Soon he was leading the permitting phase of the world’s first municipal building to take on the rigorous Living Building Challenge (LBC) of the International Living Future Institute (ILFI). Currently, as the city’s sustainable projects manager, he is leading construction of the 50,200-sq-ft project, called the City Services Building. The CSB is on course for an April 2020 opening.
For Cesare and the CSB team, getting approval—which took two to three times longer than is usual—was the toughest part of the project. State, county and local officials put the team though the wringer before permitting the exotic and non-code-compliant rainwater-to-potable-water and composting-toilet systems. Cesare was surprised that the city’s ambition to do a groundbreaking sustainable municipal building was met with so much official reluctance and push-back. But he stayed the course and jumped for joy in 2017 when the CSB received its final permit.

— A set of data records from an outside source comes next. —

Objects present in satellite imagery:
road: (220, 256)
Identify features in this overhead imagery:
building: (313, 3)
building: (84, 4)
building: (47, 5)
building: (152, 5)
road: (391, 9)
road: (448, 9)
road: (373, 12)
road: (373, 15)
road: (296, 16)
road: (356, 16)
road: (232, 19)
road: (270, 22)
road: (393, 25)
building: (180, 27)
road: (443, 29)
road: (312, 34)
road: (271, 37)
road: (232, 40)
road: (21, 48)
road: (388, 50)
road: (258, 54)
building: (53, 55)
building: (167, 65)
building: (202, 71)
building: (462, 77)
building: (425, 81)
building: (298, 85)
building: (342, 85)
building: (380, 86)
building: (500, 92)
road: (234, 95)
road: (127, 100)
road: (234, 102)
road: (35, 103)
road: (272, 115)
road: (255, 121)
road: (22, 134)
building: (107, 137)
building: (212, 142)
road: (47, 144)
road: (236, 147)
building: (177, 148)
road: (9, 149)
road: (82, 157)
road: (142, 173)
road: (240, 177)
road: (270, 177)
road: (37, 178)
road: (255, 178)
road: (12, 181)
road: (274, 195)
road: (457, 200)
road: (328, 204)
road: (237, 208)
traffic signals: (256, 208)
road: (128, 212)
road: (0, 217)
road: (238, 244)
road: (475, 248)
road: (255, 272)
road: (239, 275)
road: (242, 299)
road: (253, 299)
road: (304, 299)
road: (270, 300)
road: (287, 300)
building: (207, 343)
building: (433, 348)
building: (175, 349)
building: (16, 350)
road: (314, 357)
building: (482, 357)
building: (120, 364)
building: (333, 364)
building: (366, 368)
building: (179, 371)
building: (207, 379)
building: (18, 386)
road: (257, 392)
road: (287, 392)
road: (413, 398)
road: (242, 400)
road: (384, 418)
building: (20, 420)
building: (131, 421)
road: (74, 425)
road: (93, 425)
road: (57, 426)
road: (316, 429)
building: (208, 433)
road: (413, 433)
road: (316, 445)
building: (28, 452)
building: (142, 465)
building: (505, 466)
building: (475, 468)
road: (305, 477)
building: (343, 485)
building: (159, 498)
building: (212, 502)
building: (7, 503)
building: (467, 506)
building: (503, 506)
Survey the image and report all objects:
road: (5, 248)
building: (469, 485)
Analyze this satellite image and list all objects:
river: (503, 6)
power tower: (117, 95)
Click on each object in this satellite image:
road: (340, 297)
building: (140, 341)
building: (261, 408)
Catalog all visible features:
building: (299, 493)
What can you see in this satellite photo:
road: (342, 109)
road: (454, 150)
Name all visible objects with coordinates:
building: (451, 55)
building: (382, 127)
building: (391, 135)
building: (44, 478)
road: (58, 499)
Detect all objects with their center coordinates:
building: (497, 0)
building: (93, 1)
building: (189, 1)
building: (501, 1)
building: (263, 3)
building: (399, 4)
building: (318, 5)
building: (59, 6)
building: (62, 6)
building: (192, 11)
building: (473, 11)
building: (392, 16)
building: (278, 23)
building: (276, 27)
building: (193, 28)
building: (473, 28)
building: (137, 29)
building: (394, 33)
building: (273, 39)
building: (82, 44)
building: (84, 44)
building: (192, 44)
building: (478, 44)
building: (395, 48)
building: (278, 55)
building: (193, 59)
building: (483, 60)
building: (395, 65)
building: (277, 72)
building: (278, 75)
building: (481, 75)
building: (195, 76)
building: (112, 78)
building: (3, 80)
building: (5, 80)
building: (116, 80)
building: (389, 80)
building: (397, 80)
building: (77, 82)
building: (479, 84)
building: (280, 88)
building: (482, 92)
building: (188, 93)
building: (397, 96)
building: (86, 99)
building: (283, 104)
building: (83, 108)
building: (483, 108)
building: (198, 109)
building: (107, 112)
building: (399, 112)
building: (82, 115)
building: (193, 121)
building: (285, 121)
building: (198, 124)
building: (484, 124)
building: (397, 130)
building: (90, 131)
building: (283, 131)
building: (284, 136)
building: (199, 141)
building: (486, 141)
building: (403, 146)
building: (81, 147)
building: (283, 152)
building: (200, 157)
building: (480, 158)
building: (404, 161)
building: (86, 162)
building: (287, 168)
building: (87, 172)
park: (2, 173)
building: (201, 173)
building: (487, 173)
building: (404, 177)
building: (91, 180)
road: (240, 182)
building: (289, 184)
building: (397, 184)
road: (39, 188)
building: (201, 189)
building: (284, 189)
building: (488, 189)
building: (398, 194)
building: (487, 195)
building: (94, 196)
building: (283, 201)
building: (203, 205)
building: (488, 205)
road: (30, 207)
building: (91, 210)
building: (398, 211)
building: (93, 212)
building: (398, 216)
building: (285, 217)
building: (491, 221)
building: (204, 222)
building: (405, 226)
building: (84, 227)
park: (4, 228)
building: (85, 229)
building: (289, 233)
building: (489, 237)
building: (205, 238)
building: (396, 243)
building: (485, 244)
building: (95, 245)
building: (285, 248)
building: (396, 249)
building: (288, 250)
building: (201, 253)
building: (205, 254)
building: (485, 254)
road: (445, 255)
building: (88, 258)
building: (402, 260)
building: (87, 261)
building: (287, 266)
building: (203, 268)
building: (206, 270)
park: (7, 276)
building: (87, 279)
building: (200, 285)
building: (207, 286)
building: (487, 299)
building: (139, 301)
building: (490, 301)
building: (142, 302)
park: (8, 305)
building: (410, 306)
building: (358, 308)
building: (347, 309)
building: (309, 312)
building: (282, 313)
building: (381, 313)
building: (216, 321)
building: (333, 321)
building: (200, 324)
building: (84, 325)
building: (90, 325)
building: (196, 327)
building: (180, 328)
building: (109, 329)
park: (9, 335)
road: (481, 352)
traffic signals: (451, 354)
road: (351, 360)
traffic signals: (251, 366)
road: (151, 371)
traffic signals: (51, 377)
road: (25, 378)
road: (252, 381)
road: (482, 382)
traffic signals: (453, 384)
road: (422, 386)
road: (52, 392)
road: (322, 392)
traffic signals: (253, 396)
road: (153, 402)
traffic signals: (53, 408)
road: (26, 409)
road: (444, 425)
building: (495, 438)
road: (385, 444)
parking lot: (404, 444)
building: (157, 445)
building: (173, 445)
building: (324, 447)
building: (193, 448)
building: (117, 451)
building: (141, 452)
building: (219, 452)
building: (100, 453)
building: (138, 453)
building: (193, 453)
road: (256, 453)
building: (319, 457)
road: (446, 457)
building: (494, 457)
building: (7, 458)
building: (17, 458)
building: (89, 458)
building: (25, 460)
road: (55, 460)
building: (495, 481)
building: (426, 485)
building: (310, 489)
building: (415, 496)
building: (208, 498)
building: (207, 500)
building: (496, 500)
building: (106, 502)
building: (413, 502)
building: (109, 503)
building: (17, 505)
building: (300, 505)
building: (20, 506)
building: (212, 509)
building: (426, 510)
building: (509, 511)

“I have seen first hand Joel’s passion, dedication, strategic thinking, hard work and charismatic ability to meet people where they are, truly hear and address their concerns and work collaboratively to create a win-win for all,” says Kathleen Smith, ILFI’s LBC vice president.
Cesare’s permitting pluck aligns with his personality. Once, to prove a point, he traveled three miles to his office, and again back home, on his stand-up paddle board. Though he recently moved nine miles inland, he still gets to surf with about nine colleagues every Friday before work. “We call it our board meetings,” he says.
Cesare also gets into the water through a nonprofit he started in 2014 with a friend. StokeShare, which introduces at-risk youth to nature through action sports, has engaged 300 youth.
Cesare and the CSB team’s bigger contribution for the next generation is the creation of a Living Building permitting model. Toward this end, he spreads the word to counterparts in other cities, in the hope that “public projects that come after us won’t have to deal with such scrutiny.”
Cesare, who also leads other green city projects, says he sees a future full of better buildings. “I have goals to continue doing this wherever I can, but it has to be near the ocean, ideally.”